Dear Men of LA:
Here’s a clue. Women like honesty. They hate to be lied to. You wouldn’t want a girl to lie to you and say you were great in bed when you really sucked ass. Or say you had a big dick, but really it was so small that you could barely see it. If you really don’t want to go to a party don’t lie and say you are on the way. Don’t waste her motherfucking time. Here’s a few other things not to lie about.
1 If she’s fat, don’t lie. Be honest. If she’s fat, tell her she’s fat. Just say it in a nice way. Make her be inspired to go to the gym.
2 If you killed her cat Miss Tiddlywinks, don’t lie. Tell her about it. We know you didn’t mean to flush her cat down the toilet. Just go and get her another cat and pray for forgiveness.
3. If she sucks at sex, don’t lie. Go get her a couple of pornos and show her the way. She may really appreciate some instruction.
4. If her clothes are ugly, don’t lie.
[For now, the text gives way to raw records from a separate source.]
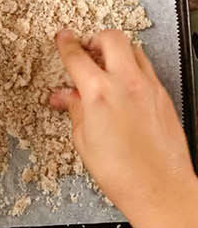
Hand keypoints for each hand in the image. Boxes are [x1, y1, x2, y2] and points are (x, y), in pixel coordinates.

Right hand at [51, 29, 197, 222]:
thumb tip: (66, 97)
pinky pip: (148, 70)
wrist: (160, 188)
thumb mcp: (84, 139)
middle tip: (87, 48)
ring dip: (117, 52)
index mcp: (99, 93)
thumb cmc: (122, 172)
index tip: (63, 38)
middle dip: (96, 39)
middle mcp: (127, 84)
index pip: (77, 56)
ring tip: (106, 66)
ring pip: (135, 50)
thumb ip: (75, 110)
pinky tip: (124, 86)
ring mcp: (150, 88)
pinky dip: (133, 69)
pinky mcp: (164, 97)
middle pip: (112, 39)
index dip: (66, 44)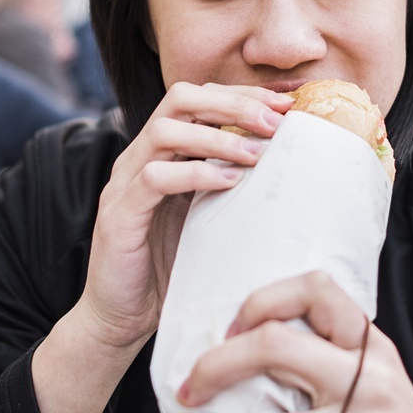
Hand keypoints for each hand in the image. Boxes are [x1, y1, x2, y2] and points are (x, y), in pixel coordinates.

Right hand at [34, 82, 293, 412]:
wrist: (121, 319)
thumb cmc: (170, 268)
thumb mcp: (209, 218)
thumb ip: (235, 188)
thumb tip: (294, 169)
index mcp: (161, 152)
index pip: (199, 98)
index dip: (241, 94)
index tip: (287, 102)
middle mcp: (139, 158)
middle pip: (181, 99)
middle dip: (233, 103)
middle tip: (275, 121)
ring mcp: (123, 183)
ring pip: (164, 130)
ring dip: (217, 136)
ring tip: (257, 153)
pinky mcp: (118, 215)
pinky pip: (153, 178)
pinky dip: (195, 173)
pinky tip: (229, 183)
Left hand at [178, 272, 412, 412]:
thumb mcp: (374, 391)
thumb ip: (327, 366)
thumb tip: (241, 355)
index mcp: (371, 348)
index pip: (316, 288)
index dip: (262, 300)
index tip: (233, 330)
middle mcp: (370, 378)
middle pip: (271, 344)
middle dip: (213, 367)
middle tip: (191, 392)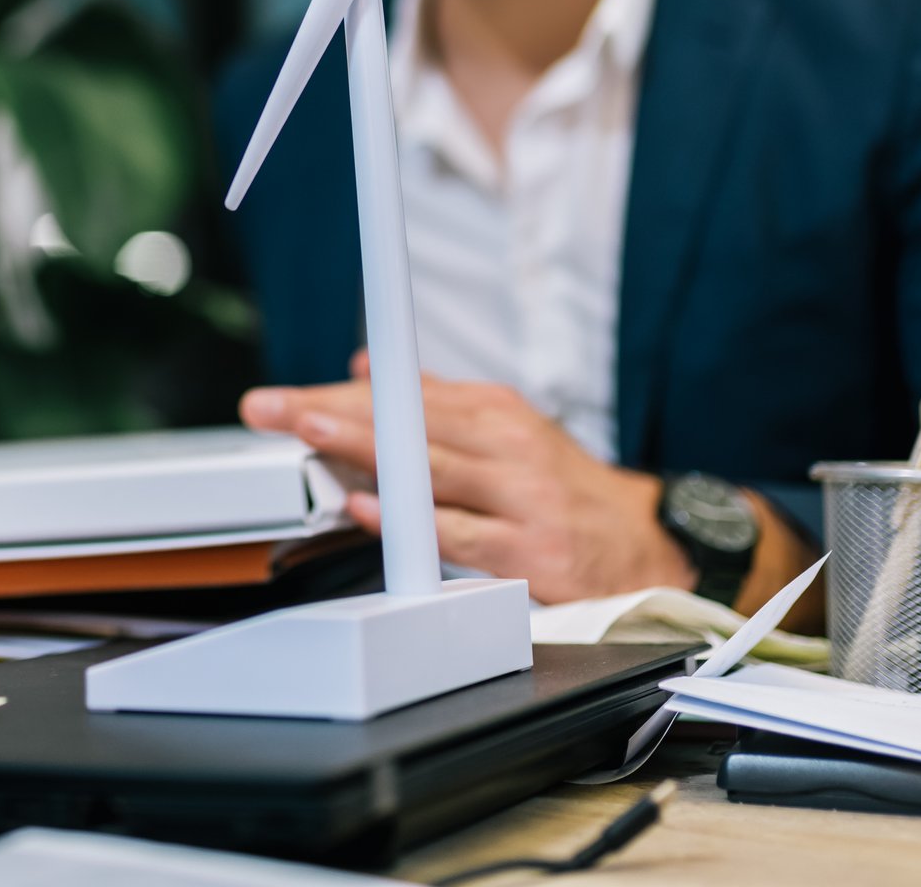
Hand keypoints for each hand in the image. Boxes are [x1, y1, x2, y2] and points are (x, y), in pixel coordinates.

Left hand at [242, 357, 694, 602]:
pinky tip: (374, 509)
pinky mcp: (528, 553)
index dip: (337, 396)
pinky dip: (413, 522)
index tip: (282, 399)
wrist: (646, 546)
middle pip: (408, 424)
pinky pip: (459, 536)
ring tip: (311, 434)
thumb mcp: (507, 431)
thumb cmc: (563, 490)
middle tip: (274, 409)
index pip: (403, 397)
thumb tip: (368, 367)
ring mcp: (518, 499)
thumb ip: (436, 402)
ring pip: (431, 470)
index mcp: (496, 414)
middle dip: (333, 415)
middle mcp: (506, 448)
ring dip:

Tell her they’re ugly, but again, in a nice way. Take her shopping. Women love to shop.
5. If she smells, don’t lie. Tell her so. True story. Honestly, I had really strong underarm odor and I wore all the wrong perfume. Luckily, I had a boyfriend that told me the truth and did so in a really constructive way. Now I wear the strongest deodorant there is and Dolche and Gabanna Light Blue and everyone says I smell great.
6. If her pussy smells, don’t lie. Same rules apply. They make douches for that shit. She’s gonna notice something is wrong when you don’t want to go down on her. Also, make sure your dick smells good as well or she’s not going to want to go down on you either.